BERGERAC: RETIREMENT PLAN (UK, 1988) ***
Distributor: British Broadcasting Corporation (BBC); Production Company: British Broadcasting Corporation (BBC) / Seven Network; Release Date: 27 December 1988; Running Time: 94m; Colour: Colour; Sound Mix: Dolby; Film Format: 16mm; Aspect Ratio: 1.33:1; BBFC Cert: 12.
Director: Edward Bennett; Writer: Edmund Ward; Producer: George Gallaccio; Director of Photography: John Walker; Music Composer: Ray Russell; Theme Music: George Fenton; Film Editor: Bernard Ashby; Production Designer: Phil Roberson; Costumes: Barrie Sedwell; Make-up: Benita Barrell; Sound: Malcolm Campbell; Stunt Arranger: Gareth Milne.
Cast: John Nettles (Jim Bergerac), Terence Alexander (Hungerford), Louise Jameson (Susan Young), Nicholas Ball (Gravel Beresford), James Laurenson (Raoul Fuegas), Sylvester Morand (Harry Lubeck), Constantine Gregory (Diego Ferrera), Sean Arnold (Crozier), Barrie Houghton (Reno), Danny Webb (Joe Grantham), Micha Bergese (Costello), Sue Lloyd (Eva Southurst), Carmen Du Sautoy (Marie Chantel), Anthony Calf (Simon Lorrilard), Matyelok Gibbs (Alice Thorwell), Bill Stewart (Gully), Paul Angelis (Jack Thorwell), John Telfer (Willy Pettit), David Kershaw (Ben Lomas), Nancy Mansfield (Peggy Masters), Hilary Mason (Miss Amberton), Robert McBain (George Beck), Dave Atkins (Wesley), Jonathan Oliver (Pathologist), Catherine Livesey (Woman House Buyer).
Synopsis: Jim is summoned from Jersey to spend Christmas on the Costa Del Sol where a pair of small-time British crooks have tried to muscle in on Charlie’s latest business venture. When Jim gets involved he finds himself in the middle of a local gang war whilst back on Jersey a group of French thieves are causing havoc and Susan’s life is put in danger.
Comment: The third of six feature-length Bergerac specials, this one broadcast at Christmas 1988 ahead of series 7. Series 6 had seen a new producer on board in George Gallaccio, who added a harder edge and more complex plots to the series. His desired style is fully evident in this episode which includes two separate plot threads. However, there is no connection between them, which gives the impression the special has been cobbled together from two distinct stories with characters disappearing without an explanation. The end result is a disjointed affair, despite the excellent supporting cast – notably Houghton’s piano-playing assassin and Du Sautoy’s high class thief – and the use of exotic Spanish locations.

+===+

▶ [To be done]:
#1 According to the Bergerac listing, why does this special give the impression of having been cobbled together?
#2 Continue the Bergerac listing from the point where it stops.

[Stored records]
+===+

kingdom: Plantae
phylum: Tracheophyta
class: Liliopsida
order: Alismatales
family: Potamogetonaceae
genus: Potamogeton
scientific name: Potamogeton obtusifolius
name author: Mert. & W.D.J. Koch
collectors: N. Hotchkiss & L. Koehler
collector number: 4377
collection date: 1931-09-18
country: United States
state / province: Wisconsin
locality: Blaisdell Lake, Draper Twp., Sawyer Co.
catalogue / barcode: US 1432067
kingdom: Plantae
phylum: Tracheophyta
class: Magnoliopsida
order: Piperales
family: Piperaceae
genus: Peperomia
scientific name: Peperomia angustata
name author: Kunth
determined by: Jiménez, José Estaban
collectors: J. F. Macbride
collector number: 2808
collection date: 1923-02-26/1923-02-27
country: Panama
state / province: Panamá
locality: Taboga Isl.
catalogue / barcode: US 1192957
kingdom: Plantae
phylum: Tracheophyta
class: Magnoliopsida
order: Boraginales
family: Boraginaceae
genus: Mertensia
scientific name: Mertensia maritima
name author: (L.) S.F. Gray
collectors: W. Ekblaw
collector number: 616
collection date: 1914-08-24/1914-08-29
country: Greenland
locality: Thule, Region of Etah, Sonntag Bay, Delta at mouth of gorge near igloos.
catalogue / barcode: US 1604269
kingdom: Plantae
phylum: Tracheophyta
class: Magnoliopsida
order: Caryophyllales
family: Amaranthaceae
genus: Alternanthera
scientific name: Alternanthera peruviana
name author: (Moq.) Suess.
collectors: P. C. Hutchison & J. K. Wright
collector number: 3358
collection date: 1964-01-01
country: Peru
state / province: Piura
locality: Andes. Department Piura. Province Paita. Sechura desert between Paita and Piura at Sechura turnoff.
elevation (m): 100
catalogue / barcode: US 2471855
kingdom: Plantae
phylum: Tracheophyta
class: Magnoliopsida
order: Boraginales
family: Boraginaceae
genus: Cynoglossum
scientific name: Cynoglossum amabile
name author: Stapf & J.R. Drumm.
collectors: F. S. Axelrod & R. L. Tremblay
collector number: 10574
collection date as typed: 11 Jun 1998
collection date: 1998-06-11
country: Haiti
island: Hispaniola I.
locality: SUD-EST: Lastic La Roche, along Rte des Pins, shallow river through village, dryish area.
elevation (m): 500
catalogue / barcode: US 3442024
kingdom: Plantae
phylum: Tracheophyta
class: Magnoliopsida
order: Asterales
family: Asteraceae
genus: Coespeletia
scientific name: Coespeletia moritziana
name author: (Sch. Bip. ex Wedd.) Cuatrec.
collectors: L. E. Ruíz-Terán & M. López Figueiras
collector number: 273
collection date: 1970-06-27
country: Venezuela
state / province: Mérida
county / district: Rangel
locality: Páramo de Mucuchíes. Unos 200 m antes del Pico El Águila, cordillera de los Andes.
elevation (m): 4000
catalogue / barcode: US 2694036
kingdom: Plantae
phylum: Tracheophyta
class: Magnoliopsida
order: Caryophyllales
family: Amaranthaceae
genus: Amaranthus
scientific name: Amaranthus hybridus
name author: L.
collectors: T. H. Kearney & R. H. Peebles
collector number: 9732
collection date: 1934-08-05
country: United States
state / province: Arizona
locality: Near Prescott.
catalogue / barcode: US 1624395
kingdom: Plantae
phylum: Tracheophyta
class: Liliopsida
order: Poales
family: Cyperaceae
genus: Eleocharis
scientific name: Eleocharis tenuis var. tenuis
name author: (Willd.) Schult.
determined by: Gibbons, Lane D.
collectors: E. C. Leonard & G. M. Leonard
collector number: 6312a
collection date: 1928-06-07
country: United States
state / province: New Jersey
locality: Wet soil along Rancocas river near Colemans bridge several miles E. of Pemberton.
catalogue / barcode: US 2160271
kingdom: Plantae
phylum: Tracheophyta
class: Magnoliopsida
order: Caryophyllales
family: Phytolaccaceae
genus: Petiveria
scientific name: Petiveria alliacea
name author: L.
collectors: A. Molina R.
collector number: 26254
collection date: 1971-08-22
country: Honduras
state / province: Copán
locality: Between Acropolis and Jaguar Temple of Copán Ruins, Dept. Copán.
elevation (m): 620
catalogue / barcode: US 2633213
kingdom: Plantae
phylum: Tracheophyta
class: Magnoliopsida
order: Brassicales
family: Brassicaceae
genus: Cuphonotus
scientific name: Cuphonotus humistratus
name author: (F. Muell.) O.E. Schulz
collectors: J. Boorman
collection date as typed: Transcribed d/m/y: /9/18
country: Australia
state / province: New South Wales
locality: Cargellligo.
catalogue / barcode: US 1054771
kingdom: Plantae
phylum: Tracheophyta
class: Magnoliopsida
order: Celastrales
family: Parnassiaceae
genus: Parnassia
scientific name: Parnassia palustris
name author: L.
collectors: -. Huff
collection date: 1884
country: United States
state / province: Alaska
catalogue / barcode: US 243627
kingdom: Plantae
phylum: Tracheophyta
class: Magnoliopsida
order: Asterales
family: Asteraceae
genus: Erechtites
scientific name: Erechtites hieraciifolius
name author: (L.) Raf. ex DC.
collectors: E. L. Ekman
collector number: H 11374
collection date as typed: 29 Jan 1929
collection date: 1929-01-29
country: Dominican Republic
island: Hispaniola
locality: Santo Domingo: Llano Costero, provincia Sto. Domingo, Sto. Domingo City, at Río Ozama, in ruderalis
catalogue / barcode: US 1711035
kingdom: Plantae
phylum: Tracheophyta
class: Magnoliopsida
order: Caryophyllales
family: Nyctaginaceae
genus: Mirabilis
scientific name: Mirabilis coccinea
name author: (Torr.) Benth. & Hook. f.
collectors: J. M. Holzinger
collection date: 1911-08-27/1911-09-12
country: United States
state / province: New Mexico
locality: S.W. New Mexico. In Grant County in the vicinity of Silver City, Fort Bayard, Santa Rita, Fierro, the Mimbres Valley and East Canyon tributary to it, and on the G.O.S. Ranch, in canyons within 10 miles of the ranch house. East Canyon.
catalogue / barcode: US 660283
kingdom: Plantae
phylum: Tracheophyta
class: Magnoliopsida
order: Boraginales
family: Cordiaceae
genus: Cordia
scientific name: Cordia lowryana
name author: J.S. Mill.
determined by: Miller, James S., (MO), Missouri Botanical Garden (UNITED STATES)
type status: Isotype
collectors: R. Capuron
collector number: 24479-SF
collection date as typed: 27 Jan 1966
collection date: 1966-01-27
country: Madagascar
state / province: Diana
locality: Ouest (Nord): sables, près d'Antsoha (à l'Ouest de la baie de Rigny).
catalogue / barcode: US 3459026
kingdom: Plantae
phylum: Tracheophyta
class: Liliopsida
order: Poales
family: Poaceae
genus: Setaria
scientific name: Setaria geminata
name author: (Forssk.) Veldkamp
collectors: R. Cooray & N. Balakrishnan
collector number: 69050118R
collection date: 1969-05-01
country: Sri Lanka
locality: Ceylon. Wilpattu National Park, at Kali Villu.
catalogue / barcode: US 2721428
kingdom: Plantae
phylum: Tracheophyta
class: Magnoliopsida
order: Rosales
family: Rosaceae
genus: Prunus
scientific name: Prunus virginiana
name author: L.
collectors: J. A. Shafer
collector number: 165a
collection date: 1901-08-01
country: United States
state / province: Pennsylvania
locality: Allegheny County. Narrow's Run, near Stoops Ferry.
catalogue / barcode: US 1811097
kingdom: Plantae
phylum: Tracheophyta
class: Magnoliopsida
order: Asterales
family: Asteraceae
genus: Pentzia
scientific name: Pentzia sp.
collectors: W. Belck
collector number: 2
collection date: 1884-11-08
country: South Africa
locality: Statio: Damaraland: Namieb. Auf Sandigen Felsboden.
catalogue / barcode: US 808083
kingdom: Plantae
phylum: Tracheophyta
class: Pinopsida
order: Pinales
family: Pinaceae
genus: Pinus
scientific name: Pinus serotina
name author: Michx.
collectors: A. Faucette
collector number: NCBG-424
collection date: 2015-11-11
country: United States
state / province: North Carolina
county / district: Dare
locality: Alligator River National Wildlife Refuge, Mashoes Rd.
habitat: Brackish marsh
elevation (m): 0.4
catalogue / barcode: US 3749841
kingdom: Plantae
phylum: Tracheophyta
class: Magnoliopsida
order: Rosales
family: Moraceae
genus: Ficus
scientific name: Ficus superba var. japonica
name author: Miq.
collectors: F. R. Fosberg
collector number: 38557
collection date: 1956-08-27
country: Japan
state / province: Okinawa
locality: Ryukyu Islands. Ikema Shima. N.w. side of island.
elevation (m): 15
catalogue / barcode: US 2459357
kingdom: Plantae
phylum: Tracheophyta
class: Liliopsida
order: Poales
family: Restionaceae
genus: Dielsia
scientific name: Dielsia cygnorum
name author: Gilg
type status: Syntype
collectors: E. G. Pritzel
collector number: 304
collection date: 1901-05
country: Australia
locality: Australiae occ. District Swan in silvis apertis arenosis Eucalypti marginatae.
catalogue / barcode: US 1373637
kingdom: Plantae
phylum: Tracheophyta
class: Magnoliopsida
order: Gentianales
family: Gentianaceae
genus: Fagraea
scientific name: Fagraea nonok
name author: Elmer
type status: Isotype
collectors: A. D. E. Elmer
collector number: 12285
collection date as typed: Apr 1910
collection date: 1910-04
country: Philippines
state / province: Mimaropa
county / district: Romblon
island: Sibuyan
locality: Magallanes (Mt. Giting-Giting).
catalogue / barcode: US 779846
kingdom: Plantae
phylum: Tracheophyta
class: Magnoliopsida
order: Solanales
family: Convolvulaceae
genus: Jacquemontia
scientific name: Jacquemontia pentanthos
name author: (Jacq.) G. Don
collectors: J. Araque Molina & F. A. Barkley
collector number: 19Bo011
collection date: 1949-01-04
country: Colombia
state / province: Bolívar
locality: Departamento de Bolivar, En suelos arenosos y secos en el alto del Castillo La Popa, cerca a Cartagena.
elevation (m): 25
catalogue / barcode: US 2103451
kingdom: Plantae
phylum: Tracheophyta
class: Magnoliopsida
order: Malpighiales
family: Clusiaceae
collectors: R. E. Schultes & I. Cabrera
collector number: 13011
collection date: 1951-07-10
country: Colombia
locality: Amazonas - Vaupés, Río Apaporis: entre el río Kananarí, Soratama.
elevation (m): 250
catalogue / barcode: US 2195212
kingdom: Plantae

+===+

▶ [Answers to the exercises]:
#1 The special has two separate plot threads with no connection between them, so it seems assembled from two distinct stories. Characters also disappear without an explanation.

#2
BERGERAC: TREASURE HUNT (UK, 1987) ***
Distributor: British Broadcasting Corporation (BBC); Production Company: British Broadcasting Corporation (BBC) / Seven Network; Release Date: 26 December 1987; Running Time: 90m; Colour: Colour; Sound Mix: Dolby; Film Format: 16mm; Aspect Ratio: 1.33:1; BBFC Cert: 12.
Director: Robert Tronson; Writer: Rod Beacham; Producer: Jonathan Alwyn; Director of Photography: Kevin Rowley; Music Composer: Ray Russell; Theme Music: George Fenton; Film Editor: Bernard Ashby; Production Designer: Phil Roberson; Costumes: Barrie Sedwell; Make-up: Di Roberts; Sound: Simon Wilson; Visual Effects: Robert Thomas; Stunt Arranger: Gareth Milne.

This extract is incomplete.